» **DATA FOR PROCESSING**:
--

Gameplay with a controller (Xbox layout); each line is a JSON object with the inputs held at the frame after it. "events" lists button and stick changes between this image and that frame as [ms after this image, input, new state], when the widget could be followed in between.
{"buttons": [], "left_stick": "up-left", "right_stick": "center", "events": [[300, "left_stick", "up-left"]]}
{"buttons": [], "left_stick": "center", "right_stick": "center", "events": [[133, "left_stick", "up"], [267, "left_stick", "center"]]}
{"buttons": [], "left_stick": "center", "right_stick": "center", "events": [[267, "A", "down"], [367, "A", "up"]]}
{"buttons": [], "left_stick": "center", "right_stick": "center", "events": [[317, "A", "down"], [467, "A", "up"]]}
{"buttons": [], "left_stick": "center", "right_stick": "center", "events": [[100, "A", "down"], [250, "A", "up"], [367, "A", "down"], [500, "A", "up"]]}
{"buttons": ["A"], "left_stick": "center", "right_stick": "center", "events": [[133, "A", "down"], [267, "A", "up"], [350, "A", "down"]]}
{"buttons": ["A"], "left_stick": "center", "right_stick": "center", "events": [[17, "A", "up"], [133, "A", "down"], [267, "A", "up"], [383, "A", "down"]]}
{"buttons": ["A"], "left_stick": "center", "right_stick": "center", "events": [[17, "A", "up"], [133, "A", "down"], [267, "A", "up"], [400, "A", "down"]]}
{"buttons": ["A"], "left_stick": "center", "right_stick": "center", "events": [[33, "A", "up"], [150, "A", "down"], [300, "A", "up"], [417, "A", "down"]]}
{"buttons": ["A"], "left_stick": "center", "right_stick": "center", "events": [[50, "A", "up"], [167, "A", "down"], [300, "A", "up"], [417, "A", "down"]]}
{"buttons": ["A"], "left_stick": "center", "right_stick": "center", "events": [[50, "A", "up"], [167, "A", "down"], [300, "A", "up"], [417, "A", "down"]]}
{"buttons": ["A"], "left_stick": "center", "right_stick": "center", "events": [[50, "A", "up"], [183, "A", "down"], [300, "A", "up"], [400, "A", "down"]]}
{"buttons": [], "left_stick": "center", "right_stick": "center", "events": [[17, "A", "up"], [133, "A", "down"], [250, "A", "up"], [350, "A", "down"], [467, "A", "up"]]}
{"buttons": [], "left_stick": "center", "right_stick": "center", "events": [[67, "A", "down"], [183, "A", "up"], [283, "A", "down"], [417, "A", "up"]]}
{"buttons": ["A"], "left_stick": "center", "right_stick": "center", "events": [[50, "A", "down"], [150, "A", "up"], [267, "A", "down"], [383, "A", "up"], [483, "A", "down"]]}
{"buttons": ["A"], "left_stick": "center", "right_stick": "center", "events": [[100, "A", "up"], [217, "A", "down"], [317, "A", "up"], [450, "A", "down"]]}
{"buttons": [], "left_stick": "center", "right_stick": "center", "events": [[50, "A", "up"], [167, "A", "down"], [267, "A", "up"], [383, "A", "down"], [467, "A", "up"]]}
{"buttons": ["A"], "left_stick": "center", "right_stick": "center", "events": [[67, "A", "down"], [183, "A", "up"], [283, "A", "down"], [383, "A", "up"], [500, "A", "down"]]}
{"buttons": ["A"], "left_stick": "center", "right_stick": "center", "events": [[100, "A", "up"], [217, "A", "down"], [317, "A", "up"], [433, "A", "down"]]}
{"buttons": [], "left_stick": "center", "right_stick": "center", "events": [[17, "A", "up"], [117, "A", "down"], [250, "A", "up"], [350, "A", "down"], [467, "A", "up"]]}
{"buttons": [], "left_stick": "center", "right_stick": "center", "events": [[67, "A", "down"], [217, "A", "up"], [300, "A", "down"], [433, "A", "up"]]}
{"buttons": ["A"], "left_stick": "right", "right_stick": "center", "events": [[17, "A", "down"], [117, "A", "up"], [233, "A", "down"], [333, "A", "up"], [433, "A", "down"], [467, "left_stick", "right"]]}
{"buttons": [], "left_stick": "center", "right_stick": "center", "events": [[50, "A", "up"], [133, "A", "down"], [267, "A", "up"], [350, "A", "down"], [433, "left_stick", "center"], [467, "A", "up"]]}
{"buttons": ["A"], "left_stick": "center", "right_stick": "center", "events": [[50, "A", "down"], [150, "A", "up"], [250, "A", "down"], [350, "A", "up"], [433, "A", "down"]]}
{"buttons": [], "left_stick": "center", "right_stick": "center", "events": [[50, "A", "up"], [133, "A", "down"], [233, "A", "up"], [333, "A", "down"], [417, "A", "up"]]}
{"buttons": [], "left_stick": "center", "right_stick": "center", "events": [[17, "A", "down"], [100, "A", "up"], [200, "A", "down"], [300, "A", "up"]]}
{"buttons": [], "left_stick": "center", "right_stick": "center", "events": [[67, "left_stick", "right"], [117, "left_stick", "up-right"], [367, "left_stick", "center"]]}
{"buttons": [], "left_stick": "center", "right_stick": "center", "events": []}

--

» **WHAT YOU ARE ASKED TO DO**: Please transcribe the full listing exactly, down to the last line.

» **YOUR RESPONSE**:
Gameplay with a controller (Xbox layout); each line is a JSON object with the inputs held at the frame after it. "events" lists button and stick changes between this image and that frame as [ms after this image, input, new state], when the widget could be followed in between.
{"buttons": [], "left_stick": "up-left", "right_stick": "center", "events": [[300, "left_stick", "up-left"]]}
{"buttons": [], "left_stick": "center", "right_stick": "center", "events": [[133, "left_stick", "up"], [267, "left_stick", "center"]]}
{"buttons": [], "left_stick": "center", "right_stick": "center", "events": [[267, "A", "down"], [367, "A", "up"]]}
{"buttons": [], "left_stick": "center", "right_stick": "center", "events": [[317, "A", "down"], [467, "A", "up"]]}
{"buttons": [], "left_stick": "center", "right_stick": "center", "events": [[100, "A", "down"], [250, "A", "up"], [367, "A", "down"], [500, "A", "up"]]}
{"buttons": ["A"], "left_stick": "center", "right_stick": "center", "events": [[133, "A", "down"], [267, "A", "up"], [350, "A", "down"]]}
{"buttons": ["A"], "left_stick": "center", "right_stick": "center", "events": [[17, "A", "up"], [133, "A", "down"], [267, "A", "up"], [383, "A", "down"]]}
{"buttons": ["A"], "left_stick": "center", "right_stick": "center", "events": [[17, "A", "up"], [133, "A", "down"], [267, "A", "up"], [400, "A", "down"]]}
{"buttons": ["A"], "left_stick": "center", "right_stick": "center", "events": [[33, "A", "up"], [150, "A", "down"], [300, "A", "up"], [417, "A", "down"]]}
{"buttons": ["A"], "left_stick": "center", "right_stick": "center", "events": [[50, "A", "up"], [167, "A", "down"], [300, "A", "up"], [417, "A", "down"]]}
{"buttons": ["A"], "left_stick": "center", "right_stick": "center", "events": [[50, "A", "up"], [167, "A", "down"], [300, "A", "up"], [417, "A", "down"]]}
{"buttons": ["A"], "left_stick": "center", "right_stick": "center", "events": [[50, "A", "up"], [183, "A", "down"], [300, "A", "up"], [400, "A", "down"]]}
{"buttons": [], "left_stick": "center", "right_stick": "center", "events": [[17, "A", "up"], [133, "A", "down"], [250, "A", "up"], [350, "A", "down"], [467, "A", "up"]]}
{"buttons": [], "left_stick": "center", "right_stick": "center", "events": [[67, "A", "down"], [183, "A", "up"], [283, "A", "down"], [417, "A", "up"]]}
{"buttons": ["A"], "left_stick": "center", "right_stick": "center", "events": [[50, "A", "down"], [150, "A", "up"], [267, "A", "down"], [383, "A", "up"], [483, "A", "down"]]}
{"buttons": ["A"], "left_stick": "center", "right_stick": "center", "events": [[100, "A", "up"], [217, "A", "down"], [317, "A", "up"], [450, "A", "down"]]}
{"buttons": [], "left_stick": "center", "right_stick": "center", "events": [[50, "A", "up"], [167, "A", "down"], [267, "A", "up"], [383, "A", "down"], [467, "A", "up"]]}
{"buttons": ["A"], "left_stick": "center", "right_stick": "center", "events": [[67, "A", "down"], [183, "A", "up"], [283, "A", "down"], [383, "A", "up"], [500, "A", "down"]]}
{"buttons": ["A"], "left_stick": "center", "right_stick": "center", "events": [[100, "A", "up"], [217, "A", "down"], [317, "A", "up"], [433, "A", "down"]]}
{"buttons": [], "left_stick": "center", "right_stick": "center", "events": [[17, "A", "up"], [117, "A", "down"], [250, "A", "up"], [350, "A", "down"], [467, "A", "up"]]}
{"buttons": [], "left_stick": "center", "right_stick": "center", "events": [[67, "A", "down"], [217, "A", "up"], [300, "A", "down"], [433, "A", "up"]]}
{"buttons": ["A"], "left_stick": "right", "right_stick": "center", "events": [[17, "A", "down"], [117, "A", "up"], [233, "A", "down"], [333, "A", "up"], [433, "A", "down"], [467, "left_stick", "right"]]}
{"buttons": [], "left_stick": "center", "right_stick": "center", "events": [[50, "A", "up"], [133, "A", "down"], [267, "A", "up"], [350, "A", "down"], [433, "left_stick", "center"], [467, "A", "up"]]}
{"buttons": ["A"], "left_stick": "center", "right_stick": "center", "events": [[50, "A", "down"], [150, "A", "up"], [250, "A", "down"], [350, "A", "up"], [433, "A", "down"]]}
{"buttons": [], "left_stick": "center", "right_stick": "center", "events": [[50, "A", "up"], [133, "A", "down"], [233, "A", "up"], [333, "A", "down"], [417, "A", "up"]]}
{"buttons": [], "left_stick": "center", "right_stick": "center", "events": [[17, "A", "down"], [100, "A", "up"], [200, "A", "down"], [300, "A", "up"]]}
{"buttons": [], "left_stick": "center", "right_stick": "center", "events": [[67, "left_stick", "right"], [117, "left_stick", "up-right"], [367, "left_stick", "center"]]}
{"buttons": [], "left_stick": "center", "right_stick": "center", "events": []}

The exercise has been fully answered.